_YOUR ASSIGNMENT:_
The records below hold a stretch from the line with "footstool: present [334,716,881,1143]" through the line with "coffee maker: none [794,595,870,672]"; return exactly those lines, ends included, and nothing more.

--- PROVIDED INFORMATION ---

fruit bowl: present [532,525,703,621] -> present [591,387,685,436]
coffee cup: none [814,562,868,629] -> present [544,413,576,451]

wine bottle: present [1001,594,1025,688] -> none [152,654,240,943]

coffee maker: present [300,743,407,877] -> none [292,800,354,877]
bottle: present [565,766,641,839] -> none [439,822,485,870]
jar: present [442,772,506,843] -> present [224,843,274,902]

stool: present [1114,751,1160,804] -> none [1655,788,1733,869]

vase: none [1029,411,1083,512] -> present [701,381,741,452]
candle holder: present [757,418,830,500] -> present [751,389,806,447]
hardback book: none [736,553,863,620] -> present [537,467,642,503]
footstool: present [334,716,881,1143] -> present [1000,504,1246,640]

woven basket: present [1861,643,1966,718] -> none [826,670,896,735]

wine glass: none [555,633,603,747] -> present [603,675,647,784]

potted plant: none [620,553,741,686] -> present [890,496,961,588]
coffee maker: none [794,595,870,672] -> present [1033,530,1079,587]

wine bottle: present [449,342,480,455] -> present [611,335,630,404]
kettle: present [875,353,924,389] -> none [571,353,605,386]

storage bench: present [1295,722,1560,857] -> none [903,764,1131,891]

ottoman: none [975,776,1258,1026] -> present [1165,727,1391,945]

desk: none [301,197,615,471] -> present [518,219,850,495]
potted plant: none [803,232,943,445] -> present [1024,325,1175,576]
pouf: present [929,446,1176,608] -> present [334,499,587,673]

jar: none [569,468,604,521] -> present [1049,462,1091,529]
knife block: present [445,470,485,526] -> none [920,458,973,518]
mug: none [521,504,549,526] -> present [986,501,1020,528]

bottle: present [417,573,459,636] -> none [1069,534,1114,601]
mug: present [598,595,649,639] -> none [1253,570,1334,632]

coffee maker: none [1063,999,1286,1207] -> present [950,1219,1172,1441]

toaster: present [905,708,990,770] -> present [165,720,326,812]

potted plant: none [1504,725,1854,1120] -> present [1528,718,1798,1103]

---

_EXERCISE RESULT:_
footstool: present [334,716,881,1143] -> present [1000,504,1246,640]

woven basket: present [1861,643,1966,718] -> none [826,670,896,735]

wine glass: none [555,633,603,747] -> present [603,675,647,784]

potted plant: none [620,553,741,686] -> present [890,496,961,588]
coffee maker: none [794,595,870,672] -> present [1033,530,1079,587]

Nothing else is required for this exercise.